Gonadotropin-mediated inhibition of proteolytic enzymes produced by human trophoblast in culture.

作者信息

Milwidsky A, Finci-Yeheskel Z, Yagel S, Mayer M

机构信息

Department of Obstetrics and Gynecology, Hadassah Hospital Mount Scopus, Jerusalem, Israel.

出版信息

J Clin Endocrinol Metab. 1993 May;76(5):1101-5. doi: 10.1210/jcem.76.5.7684389.

Abstract

We investigated the effect of gonadotropins on protease that were suggested to be implicated in the invasive activity of the trophoblast. hCG levels ranging from 10 x 10(3) to 333 x 10(3) IU/L produced a dose-dependent inhibition of the in vitro globinolytic activity of the purified proteases trypsin, chymotrypsin, and urokinase, but failed to inhibit plasmin, collagenase, elastase, and tissue-type plasminogen activator. Likewise, FSH inhibited purified trypsin and urokinase, but not plasmin or tissue-type plasminogen activator. Culture medium conditioned with human trophoblast displayed serine protease and urokinase-like activities; exposure of the cultured trophoblast to exogenous hCG markedly suppressed serine protease and urokinase activities in the conditioned medium.
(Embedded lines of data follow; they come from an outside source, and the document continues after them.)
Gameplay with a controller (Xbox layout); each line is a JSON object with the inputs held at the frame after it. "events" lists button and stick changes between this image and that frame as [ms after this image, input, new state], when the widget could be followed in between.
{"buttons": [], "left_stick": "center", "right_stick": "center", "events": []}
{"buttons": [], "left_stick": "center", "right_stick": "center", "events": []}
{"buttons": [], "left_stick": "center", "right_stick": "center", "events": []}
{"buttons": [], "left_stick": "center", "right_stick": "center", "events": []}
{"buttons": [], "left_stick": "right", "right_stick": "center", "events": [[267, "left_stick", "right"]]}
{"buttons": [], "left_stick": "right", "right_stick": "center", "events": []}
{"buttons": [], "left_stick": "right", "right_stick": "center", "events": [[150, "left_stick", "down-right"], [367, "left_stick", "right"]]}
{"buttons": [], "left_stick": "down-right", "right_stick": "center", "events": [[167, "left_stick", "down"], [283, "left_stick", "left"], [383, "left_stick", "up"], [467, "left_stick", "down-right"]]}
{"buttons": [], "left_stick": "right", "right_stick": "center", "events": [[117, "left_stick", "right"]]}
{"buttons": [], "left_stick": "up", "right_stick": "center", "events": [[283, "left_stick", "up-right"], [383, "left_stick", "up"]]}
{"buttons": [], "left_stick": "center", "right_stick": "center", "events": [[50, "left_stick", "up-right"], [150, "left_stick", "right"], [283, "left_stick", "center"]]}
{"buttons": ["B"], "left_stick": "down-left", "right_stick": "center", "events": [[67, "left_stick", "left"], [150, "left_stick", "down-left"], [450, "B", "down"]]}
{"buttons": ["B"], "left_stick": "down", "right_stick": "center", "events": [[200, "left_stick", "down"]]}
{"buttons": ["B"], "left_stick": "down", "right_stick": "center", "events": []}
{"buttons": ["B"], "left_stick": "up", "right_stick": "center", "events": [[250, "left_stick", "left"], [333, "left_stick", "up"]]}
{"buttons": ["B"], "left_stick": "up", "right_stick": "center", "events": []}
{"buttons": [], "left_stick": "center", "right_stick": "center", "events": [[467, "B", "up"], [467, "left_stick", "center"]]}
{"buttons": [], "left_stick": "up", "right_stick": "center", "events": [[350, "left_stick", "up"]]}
A short treatment of the conditioned medium with trypsin abolished the hCG-mediated inhibition of urokinase activity. The present findings offer an explanation for earlier observations that hCG reduced collagenase activity in trophoblasts without affecting the level of collagenase-specific mRNA. The present results are also consistent with the concept that hCG, by its direct ability to inhibit certain serine proteases and urokinase in trophoblast, suppresses a protease-mediated conversion of procollagenase to active collagenase. The ability of hCG to prevent initiation of the collagenolytic cascade suggests that gonadotropins may regulate the transient invasive activity of the trophoblast.

摘要

我们研究了促性腺激素对蛋白酶的影响,这些蛋白酶被认为与滋养层细胞的侵袭活性有关。人绒毛膜促性腺激素(hCG)水平在10×10³至333×10³IU/L范围内,对纯化的蛋白酶胰蛋白酶、糜蛋白酶和尿激酶的体外球蛋白水解活性产生了剂量依赖性抑制,但未能抑制纤溶酶、胶原酶、弹性蛋白酶和组织型纤溶酶原激活剂。同样,促卵泡激素(FSH)抑制纯化的胰蛋白酶和尿激酶,但不抑制纤溶酶或组织型纤溶酶原激活剂。用人滋养层细胞条件培养液显示出丝氨酸蛋白酶和尿激酶样活性;将培养的滋养层细胞暴露于外源性hCG可显著抑制条件培养液中的丝氨酸蛋白酶和尿激酶活性。用胰蛋白酶对条件培养液进行短暂处理可消除hCG介导的尿激酶活性抑制。本研究结果为早期观察到的hCG降低滋养层细胞中胶原酶活性而不影响胶原酶特异性mRNA水平提供了解释。本研究结果也与以下概念一致,即hCG通过其直接抑制滋养层细胞中某些丝氨酸蛋白酶和尿激酶的能力,抑制蛋白酶介导的前胶原酶向活性胶原酶的转化。hCG阻止胶原溶解级联反应启动的能力表明,促性腺激素可能调节滋养层细胞的短暂侵袭活性。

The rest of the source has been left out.